A Democratic House of Representatives is a good sign for hemp legalization.

The end of Republican dominance of the House of Representatives could be a good sign for hemp legalization. That’s because a Farm Bill that includes legalization is more likely to pass.

Senate majority leader Mitch McConnell ensured that full legalization of hemp growing would be part of his chamber’s version of this year’s Farm Bill, which includes everything from for food stamp authorization to subsidies for farmers. But the House did not include such language in their version. McConnell, a Republican from Kentucky and hemp’s most powerful ally on Capitol Hill, has promised that legalization will be part of a final bill being negotiated.

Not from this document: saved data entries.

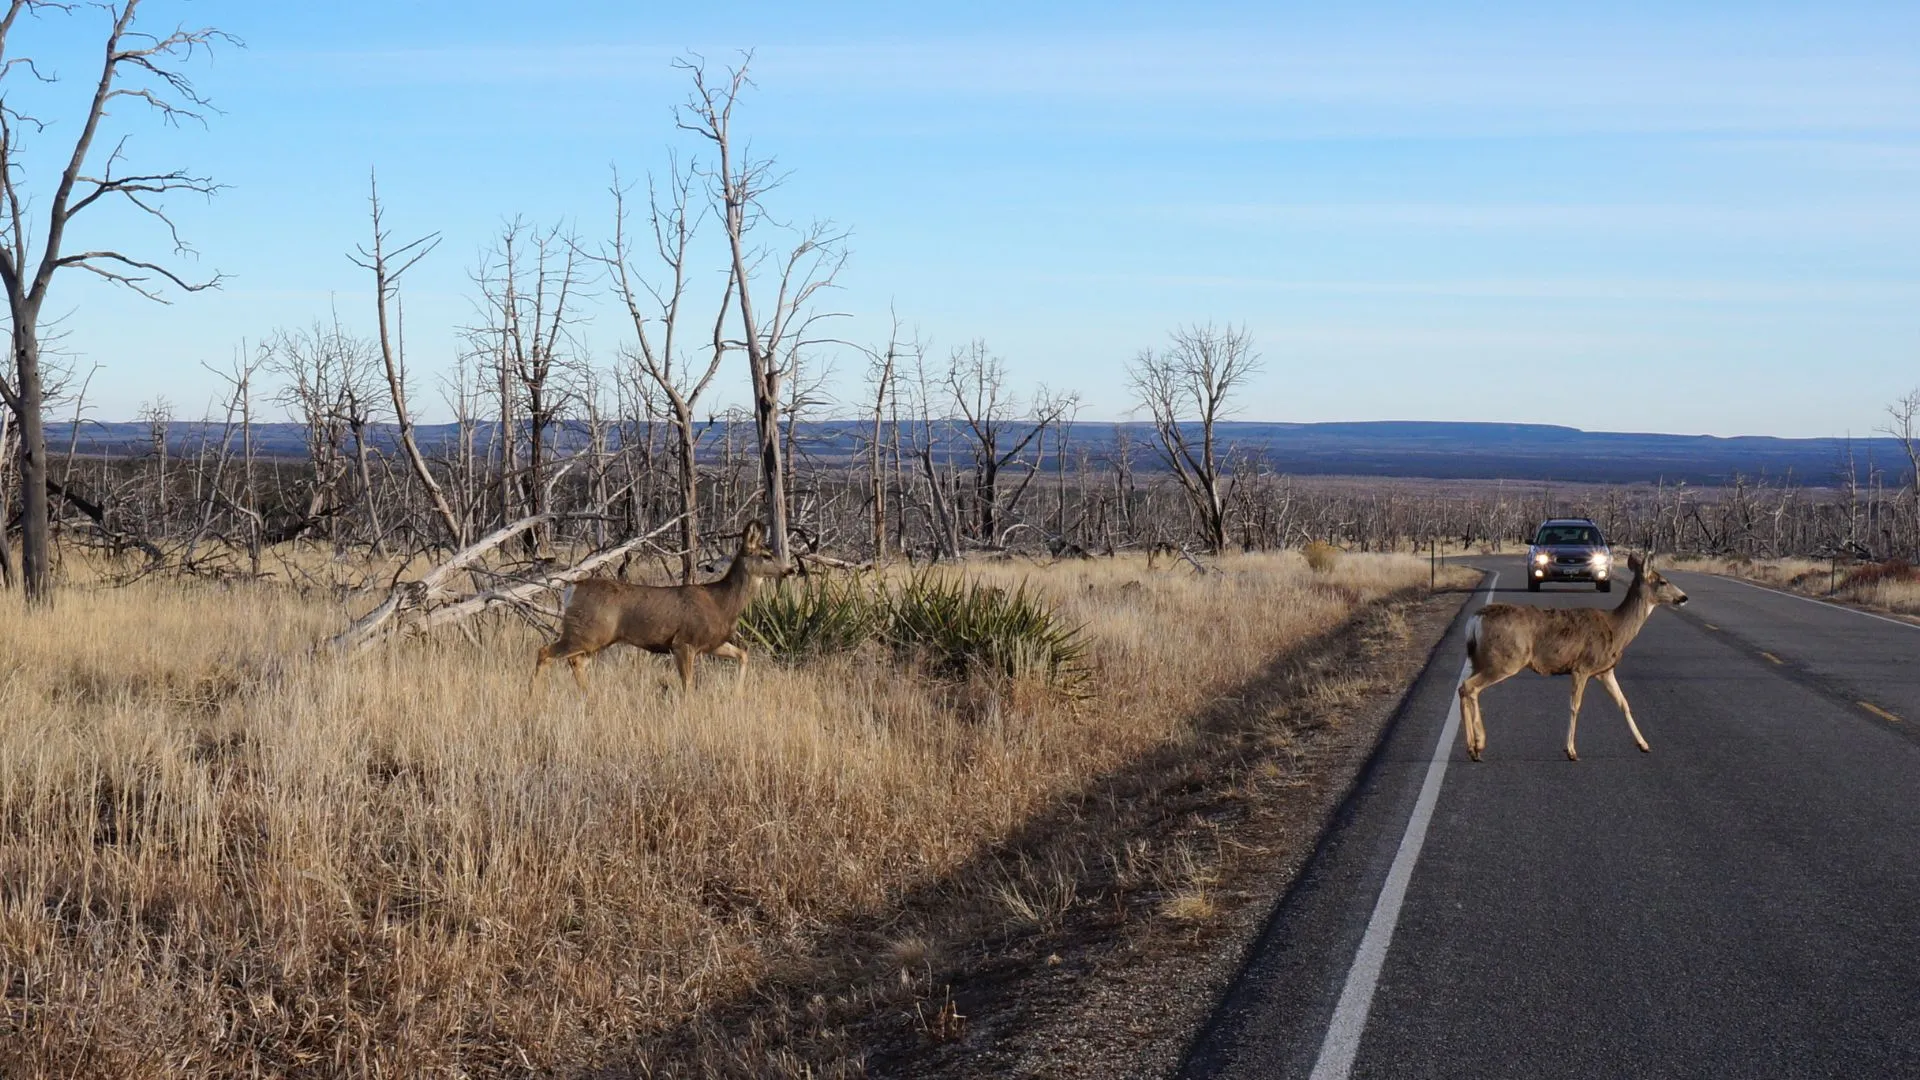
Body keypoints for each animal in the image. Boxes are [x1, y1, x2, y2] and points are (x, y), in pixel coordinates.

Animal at [533, 520, 786, 693]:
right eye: (766, 555)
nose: (790, 569)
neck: (722, 602)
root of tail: (571, 590)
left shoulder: (712, 643)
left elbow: (743, 655)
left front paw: (738, 694)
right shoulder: (684, 642)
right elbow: (687, 685)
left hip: (597, 638)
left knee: (575, 661)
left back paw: (588, 695)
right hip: (586, 632)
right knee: (545, 651)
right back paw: (534, 696)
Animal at [1458, 553, 1689, 762]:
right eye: (1663, 581)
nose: (1684, 597)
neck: (1616, 629)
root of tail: (1474, 620)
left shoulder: (1605, 671)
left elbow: (1623, 703)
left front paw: (1644, 744)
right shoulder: (1582, 666)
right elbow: (1575, 706)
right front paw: (1570, 751)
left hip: (1479, 660)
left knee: (1464, 688)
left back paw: (1474, 746)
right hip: (1506, 660)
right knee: (1470, 687)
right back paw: (1476, 747)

But House Republicans have held up those Farm Bill negotiations, not because they care one way or another about hemp, but because they want to make it more difficult for people to get food stamps. They have tied passage of the bill to stricter food stamp requirement.

Now that those House Republicans will be in the minority soon, they may have less incentive to hang tough on food stamps, and more inclination to get on with passing the Farm Bill.

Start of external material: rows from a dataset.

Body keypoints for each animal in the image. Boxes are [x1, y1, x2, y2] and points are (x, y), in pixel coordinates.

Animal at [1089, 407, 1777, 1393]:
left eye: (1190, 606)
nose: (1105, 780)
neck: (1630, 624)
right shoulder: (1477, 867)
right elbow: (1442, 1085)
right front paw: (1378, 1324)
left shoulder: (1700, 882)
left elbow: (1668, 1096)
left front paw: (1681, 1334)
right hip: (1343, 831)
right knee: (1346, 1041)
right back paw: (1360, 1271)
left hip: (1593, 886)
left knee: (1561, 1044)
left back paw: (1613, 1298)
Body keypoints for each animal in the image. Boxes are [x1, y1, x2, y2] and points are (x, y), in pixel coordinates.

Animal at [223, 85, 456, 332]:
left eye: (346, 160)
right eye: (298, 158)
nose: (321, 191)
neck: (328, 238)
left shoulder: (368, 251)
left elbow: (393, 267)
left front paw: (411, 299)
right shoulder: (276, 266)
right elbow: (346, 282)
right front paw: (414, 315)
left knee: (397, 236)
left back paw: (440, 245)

According to Hemp Business Journal:

Now that the GOP opposition faces a Democratic majority next session, Rep. Collin Peterson (D-Minn.) believes that House Republicans may be more willing to compromise. As the ranking Democratic member and presumptive incoming chairman of the House Agriculture Committee, Peterson sees passage as an imperative.

“I want this done. I don’t want this farm bill to be on my plate when I become chairman,” Peterson said in a radio interview. “Now [with] what’s happened with the election, the leverage, whatever leverage they did have on the SNAP stuff, I don’t see that they have any leverage anymore.”

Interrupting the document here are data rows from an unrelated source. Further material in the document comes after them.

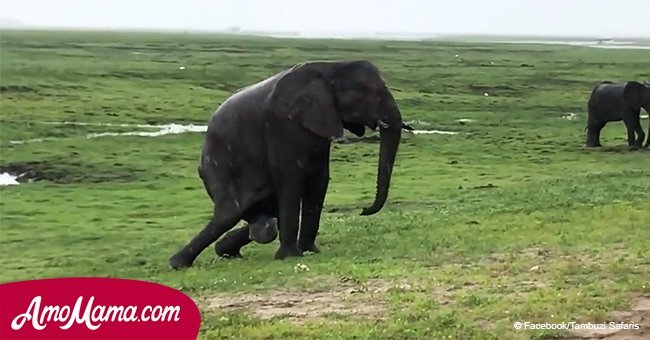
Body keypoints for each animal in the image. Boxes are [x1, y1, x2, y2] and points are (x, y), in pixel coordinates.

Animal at [170, 59, 408, 270]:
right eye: (368, 93)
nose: (364, 210)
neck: (332, 67)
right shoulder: (281, 124)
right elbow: (291, 178)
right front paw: (290, 256)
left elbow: (319, 181)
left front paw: (310, 251)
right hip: (217, 166)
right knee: (229, 213)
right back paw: (178, 263)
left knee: (265, 217)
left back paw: (229, 248)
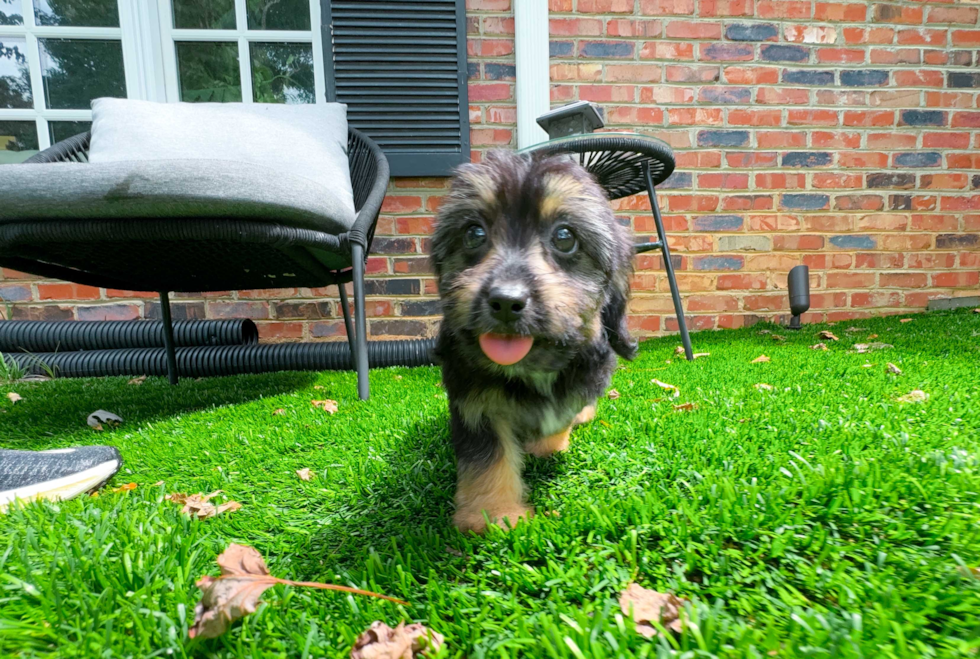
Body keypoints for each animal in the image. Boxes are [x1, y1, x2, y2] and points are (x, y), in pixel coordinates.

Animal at [428, 152, 636, 532]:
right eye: (474, 233)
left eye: (565, 236)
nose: (505, 301)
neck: (534, 368)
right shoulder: (476, 404)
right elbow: (488, 456)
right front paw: (493, 514)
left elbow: (560, 417)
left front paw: (548, 443)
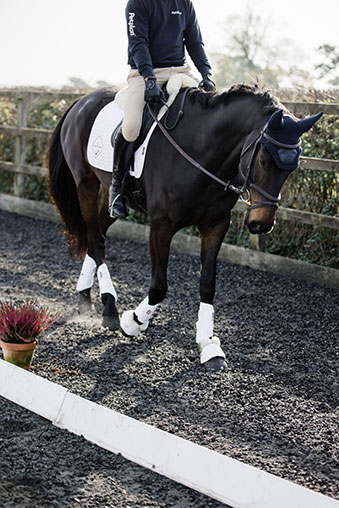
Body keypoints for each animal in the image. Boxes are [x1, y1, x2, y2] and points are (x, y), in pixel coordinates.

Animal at [46, 82, 322, 370]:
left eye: (293, 167)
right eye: (264, 161)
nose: (261, 224)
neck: (202, 153)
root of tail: (81, 101)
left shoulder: (216, 224)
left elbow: (208, 283)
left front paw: (209, 345)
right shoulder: (161, 225)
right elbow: (159, 286)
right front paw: (134, 321)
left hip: (114, 201)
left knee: (96, 233)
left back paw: (84, 297)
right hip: (85, 183)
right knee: (97, 241)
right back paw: (110, 309)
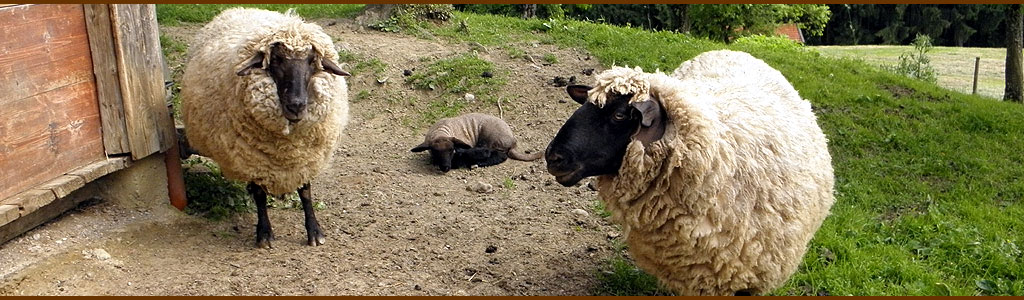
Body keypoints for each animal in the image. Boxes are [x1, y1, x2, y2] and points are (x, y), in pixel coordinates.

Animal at [178, 8, 350, 247]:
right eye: (276, 59)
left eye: (311, 61)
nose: (297, 105)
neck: (288, 146)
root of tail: (238, 9)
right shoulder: (251, 158)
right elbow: (260, 195)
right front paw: (264, 234)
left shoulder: (305, 157)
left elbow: (306, 191)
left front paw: (315, 232)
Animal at [413, 112, 548, 172]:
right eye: (435, 151)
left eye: (452, 150)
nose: (446, 168)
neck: (441, 131)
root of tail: (513, 142)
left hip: (490, 141)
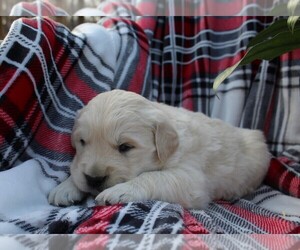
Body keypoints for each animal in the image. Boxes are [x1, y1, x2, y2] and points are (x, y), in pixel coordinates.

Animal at [48, 89, 270, 208]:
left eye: (125, 147)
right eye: (82, 142)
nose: (94, 179)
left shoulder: (191, 179)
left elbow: (153, 177)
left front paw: (119, 191)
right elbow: (77, 170)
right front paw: (66, 187)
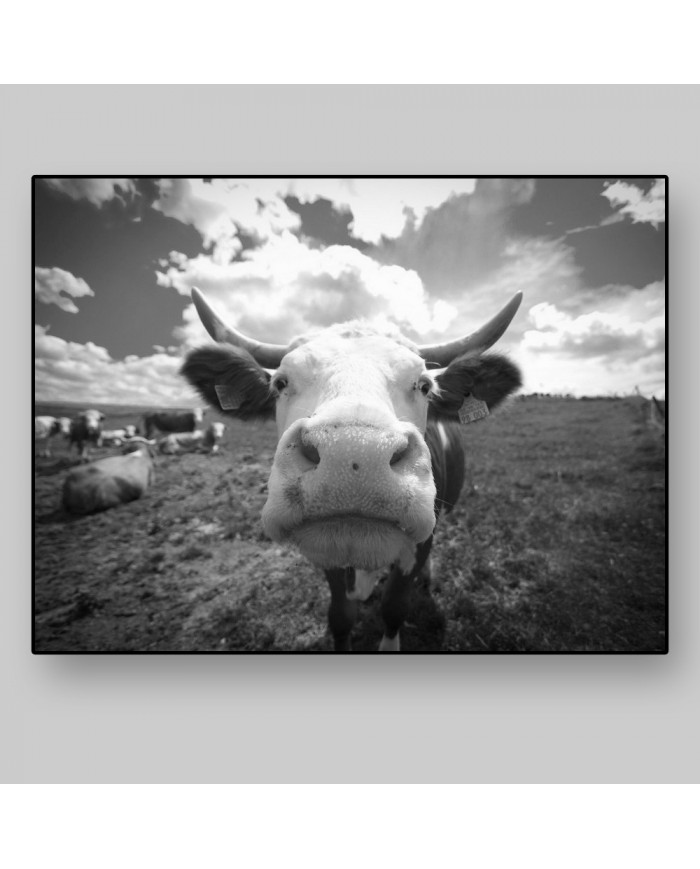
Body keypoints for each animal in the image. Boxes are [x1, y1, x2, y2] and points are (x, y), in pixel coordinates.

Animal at [181, 287, 523, 652]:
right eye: (280, 383)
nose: (353, 455)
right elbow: (341, 615)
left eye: (424, 386)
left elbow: (394, 608)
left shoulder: (417, 547)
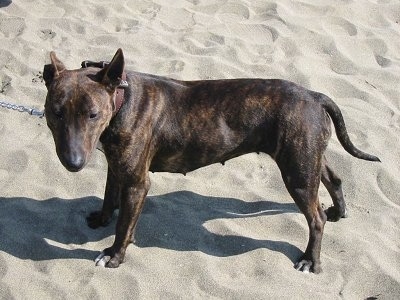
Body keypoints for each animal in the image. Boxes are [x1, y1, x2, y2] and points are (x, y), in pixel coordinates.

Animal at [42, 48, 380, 274]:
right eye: (55, 112)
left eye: (92, 114)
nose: (73, 162)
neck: (123, 100)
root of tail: (314, 95)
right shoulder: (117, 166)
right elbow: (109, 195)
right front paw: (102, 218)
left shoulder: (137, 182)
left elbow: (125, 224)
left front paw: (114, 254)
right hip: (308, 159)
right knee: (333, 178)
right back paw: (339, 210)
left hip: (296, 172)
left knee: (315, 218)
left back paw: (311, 258)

Peterson added during the interview that he has plans to meet with the current agriculture committee chair, Rep. Mike Conaway (R-Texas), to hash out the details of a compromise bill. Before Congress left for recess, Conaway and Peterson, along with the Senate agriculture committee chairman, Sen. Pat Roberts (R-Kan.), had a tentative agreement to have a compromise bill ready by November 14, though it is unclear whether they will meet that deadline.